Les chrétiens sont donc deux fois plus coupables lorsqu’ils succombent eux aussi à la logique du djihad : parce qu’ils commettent l’inexcusable et parce qu’ils sont en contradiction flagrante avec leurs textes fondateurs.
· Le martyr subvertit la violence en acceptant d’être victime
Le martyr chrétien n’est pas auteur de la violence. Il en dénonce le caractère illusoire. Il proclame l’innocence des victimes prises pour bouc émissaire. Il préfère devenir victime de cette violence plutôt que de se taire, ou de lui répliquer par une violence semblable. Le martyr témoigne (c’est le sens du terme) du Christ à la manière du Christ : en aimant ses ennemis, en pardonnant à ses bourreaux, en dénonçant l’injustice sans répondre au mal par le mal.
Ne croyons pas trop vite que les mercenaires, les kamikazes ou les djihadistes sont toujours dans l’autre camp. Ne nous habillons pas trop vite de la tunique du Bon Berger ou du martyr. C’est devant le vrai danger que se révèle la différence.
Préparons-nous intérieurement en faisant du don de soi notre vrai moteur intérieur, au travail, en famille, entre amis…
[1]. Mot japonais (composé de kami « seigneur, dieu » et de kaze « vent ») désignant à l’origine deux tempêtes qui, en 1274 et 1281, détruisirent la flotte d’invasion des Mongols.
[2]. De l’arabe جهاد, djihâd (« lutte, guerre sainte »).
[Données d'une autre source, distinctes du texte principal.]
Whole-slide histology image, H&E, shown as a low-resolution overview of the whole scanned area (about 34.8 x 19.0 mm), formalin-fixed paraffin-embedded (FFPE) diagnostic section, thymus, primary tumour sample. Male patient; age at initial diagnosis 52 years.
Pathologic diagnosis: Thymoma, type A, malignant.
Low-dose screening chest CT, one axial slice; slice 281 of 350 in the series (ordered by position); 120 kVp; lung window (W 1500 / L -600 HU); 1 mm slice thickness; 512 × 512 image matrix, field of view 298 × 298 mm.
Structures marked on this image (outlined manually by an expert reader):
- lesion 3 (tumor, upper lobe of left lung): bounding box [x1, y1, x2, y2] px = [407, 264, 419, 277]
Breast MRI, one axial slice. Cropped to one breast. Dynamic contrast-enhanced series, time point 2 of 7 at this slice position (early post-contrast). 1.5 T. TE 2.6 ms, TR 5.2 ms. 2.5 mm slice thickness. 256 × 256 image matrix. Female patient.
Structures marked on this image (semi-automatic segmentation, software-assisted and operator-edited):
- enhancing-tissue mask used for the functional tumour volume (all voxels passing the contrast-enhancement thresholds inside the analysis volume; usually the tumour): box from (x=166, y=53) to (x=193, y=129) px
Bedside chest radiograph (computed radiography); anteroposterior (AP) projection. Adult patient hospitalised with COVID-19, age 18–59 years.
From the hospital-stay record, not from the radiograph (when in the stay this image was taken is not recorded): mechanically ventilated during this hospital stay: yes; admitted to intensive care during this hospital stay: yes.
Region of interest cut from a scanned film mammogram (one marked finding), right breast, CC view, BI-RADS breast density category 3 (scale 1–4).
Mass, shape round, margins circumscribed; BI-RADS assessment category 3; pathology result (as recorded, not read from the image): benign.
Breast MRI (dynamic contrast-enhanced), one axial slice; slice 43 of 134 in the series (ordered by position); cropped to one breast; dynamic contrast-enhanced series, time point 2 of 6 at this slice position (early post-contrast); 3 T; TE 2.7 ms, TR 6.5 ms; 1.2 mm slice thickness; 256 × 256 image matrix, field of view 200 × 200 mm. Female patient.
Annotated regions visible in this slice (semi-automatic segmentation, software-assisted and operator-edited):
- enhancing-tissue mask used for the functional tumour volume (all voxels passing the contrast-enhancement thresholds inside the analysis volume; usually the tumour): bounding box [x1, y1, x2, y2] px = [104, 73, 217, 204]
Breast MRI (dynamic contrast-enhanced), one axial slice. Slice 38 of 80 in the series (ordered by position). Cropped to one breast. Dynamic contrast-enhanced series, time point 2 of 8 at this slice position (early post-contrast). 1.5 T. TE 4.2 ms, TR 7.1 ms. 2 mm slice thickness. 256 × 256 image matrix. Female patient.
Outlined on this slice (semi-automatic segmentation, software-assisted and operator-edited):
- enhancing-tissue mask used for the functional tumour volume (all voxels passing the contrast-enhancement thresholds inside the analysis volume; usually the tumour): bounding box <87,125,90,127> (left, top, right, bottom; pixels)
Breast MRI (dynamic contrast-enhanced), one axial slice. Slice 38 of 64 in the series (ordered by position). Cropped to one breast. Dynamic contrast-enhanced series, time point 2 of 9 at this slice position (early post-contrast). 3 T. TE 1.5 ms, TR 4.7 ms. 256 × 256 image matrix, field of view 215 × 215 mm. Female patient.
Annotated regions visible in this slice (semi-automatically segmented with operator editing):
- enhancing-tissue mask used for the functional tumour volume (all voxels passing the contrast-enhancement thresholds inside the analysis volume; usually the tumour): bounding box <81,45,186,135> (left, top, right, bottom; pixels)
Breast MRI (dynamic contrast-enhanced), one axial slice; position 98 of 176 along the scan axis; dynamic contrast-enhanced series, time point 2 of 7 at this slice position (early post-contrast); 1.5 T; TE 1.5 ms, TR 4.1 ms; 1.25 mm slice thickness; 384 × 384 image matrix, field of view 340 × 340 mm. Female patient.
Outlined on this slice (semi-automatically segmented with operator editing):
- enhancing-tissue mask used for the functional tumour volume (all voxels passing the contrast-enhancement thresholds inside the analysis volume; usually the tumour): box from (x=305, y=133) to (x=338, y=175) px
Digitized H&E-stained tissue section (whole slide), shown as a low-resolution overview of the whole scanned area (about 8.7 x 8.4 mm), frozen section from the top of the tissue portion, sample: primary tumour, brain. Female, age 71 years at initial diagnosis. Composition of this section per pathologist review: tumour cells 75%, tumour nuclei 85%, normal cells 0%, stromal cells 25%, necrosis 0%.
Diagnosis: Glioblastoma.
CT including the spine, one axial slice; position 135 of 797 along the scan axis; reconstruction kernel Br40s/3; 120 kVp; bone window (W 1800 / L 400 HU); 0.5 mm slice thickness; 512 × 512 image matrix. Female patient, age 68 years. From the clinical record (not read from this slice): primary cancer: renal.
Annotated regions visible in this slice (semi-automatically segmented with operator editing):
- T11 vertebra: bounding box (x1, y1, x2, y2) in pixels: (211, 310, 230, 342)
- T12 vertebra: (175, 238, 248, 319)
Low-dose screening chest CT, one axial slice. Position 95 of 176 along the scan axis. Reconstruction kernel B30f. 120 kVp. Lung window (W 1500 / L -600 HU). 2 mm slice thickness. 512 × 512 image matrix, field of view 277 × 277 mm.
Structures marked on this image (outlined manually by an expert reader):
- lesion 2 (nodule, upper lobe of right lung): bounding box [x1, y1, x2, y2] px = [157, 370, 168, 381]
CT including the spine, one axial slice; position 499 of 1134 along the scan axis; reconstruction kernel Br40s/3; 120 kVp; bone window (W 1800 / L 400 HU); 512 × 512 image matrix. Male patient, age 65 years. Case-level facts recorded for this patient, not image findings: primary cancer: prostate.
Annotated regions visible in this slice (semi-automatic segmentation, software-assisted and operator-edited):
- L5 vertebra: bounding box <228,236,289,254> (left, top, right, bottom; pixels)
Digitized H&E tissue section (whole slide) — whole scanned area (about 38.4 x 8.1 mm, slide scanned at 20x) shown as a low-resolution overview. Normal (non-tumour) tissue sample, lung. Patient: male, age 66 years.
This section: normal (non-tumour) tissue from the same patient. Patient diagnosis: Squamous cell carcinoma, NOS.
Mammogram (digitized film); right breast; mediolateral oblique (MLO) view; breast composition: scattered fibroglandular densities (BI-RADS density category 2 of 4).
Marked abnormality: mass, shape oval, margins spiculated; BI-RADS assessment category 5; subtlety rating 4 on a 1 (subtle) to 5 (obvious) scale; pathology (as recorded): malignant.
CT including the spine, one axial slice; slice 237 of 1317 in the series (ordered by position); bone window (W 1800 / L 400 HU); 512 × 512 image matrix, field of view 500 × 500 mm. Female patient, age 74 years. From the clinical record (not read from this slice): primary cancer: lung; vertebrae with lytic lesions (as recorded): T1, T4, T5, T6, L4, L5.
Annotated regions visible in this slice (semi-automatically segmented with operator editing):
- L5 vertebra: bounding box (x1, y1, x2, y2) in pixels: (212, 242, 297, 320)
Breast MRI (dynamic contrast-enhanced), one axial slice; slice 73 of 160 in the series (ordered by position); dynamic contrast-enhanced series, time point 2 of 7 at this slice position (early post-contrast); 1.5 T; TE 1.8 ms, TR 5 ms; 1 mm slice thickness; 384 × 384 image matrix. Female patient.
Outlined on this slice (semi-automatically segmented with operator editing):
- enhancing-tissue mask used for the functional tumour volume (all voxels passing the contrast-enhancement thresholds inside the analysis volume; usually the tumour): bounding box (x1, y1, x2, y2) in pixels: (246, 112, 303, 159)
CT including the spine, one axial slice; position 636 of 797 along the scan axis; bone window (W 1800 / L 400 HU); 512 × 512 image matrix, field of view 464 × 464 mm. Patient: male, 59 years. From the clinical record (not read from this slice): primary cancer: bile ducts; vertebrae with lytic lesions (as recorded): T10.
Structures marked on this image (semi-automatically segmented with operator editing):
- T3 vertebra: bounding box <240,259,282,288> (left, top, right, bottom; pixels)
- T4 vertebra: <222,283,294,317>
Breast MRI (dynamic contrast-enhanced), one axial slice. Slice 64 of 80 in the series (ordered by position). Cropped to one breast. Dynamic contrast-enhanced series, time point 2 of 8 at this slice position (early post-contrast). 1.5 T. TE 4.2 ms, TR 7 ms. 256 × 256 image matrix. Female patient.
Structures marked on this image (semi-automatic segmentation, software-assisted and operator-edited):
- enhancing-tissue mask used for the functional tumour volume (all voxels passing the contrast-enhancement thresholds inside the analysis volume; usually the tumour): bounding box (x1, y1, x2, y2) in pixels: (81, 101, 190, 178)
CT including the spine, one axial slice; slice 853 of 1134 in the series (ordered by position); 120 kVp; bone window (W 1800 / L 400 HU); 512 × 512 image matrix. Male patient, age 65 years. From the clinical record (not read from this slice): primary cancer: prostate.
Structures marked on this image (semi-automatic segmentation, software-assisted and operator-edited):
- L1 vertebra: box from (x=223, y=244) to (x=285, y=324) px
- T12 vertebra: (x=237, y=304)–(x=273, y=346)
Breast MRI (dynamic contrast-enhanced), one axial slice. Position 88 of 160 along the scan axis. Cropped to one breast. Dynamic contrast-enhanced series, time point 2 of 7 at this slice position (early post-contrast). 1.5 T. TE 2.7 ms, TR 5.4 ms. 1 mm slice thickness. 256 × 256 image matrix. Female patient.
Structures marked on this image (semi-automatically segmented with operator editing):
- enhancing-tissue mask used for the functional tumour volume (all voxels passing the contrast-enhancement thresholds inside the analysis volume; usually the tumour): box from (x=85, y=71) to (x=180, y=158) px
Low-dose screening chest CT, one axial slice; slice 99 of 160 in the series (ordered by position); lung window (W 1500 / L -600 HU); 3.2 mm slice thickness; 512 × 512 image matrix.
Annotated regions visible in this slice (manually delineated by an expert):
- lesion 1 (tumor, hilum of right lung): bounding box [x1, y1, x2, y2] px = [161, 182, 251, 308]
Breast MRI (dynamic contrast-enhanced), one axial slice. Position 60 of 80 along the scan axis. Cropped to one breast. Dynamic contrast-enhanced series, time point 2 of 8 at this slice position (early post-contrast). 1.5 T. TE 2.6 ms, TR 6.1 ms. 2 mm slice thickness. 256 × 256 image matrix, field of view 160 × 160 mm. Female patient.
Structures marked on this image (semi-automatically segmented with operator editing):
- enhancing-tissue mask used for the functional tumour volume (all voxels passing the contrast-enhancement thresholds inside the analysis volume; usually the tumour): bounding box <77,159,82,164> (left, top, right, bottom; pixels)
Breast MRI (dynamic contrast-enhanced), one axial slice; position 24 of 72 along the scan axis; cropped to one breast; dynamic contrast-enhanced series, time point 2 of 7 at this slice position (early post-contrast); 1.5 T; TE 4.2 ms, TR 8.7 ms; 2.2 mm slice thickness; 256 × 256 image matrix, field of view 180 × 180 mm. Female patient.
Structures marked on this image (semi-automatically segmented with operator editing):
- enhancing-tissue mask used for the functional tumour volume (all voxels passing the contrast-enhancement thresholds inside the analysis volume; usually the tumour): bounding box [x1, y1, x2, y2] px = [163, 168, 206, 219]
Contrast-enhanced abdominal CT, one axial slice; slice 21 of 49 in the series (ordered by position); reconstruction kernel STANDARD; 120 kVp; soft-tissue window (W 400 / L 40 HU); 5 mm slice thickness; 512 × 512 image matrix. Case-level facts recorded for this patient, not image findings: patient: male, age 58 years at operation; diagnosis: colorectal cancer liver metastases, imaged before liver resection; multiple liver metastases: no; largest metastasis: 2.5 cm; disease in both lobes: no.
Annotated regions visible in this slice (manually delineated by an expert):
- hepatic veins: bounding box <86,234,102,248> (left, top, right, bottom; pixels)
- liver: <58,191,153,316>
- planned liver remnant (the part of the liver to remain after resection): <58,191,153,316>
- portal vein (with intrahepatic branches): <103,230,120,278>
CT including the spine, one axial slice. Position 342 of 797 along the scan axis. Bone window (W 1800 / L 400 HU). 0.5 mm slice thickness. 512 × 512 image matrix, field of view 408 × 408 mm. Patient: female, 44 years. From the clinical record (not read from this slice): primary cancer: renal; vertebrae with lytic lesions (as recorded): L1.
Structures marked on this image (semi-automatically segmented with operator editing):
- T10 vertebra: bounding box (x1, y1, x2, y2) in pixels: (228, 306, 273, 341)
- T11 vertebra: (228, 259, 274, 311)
Dans le Coran, l’expression al-jihad bi anfousikoum (« lutte contre les penchants de votre âme ») est l’équivalent de l’expression se faire violence ou al-jihad fi sabil Allah (« combat sacré dans le chemin d’Allah »).
[3] . Selon Averroès, l’islam compte quatre types de jihad : par le cœur, par la langue, par la main et par l’épée.
[4]. Statut spécial de sujétion imposé aux non-musulmans en terre musulmane. « Combattez ceux qui ne croient pas en Dieu et au Jour dernier ; ceux qui ne déclarent pas illicite ce que Dieu et son Prophète ont déclaré illicite ; ceux qui, parmi les gens du Livre, ne pratiquent pas la vraie religion. Combattez-les jusqu’à ce qu’ils paient directement le tribut après s’être humiliés » (Coran Sourate 9, 29).
LECTURES DE LA MESSE
PREMIÈRE LECTURE
« En nul autre que lui, il n’y a de salut » (Ac 4, 8-12)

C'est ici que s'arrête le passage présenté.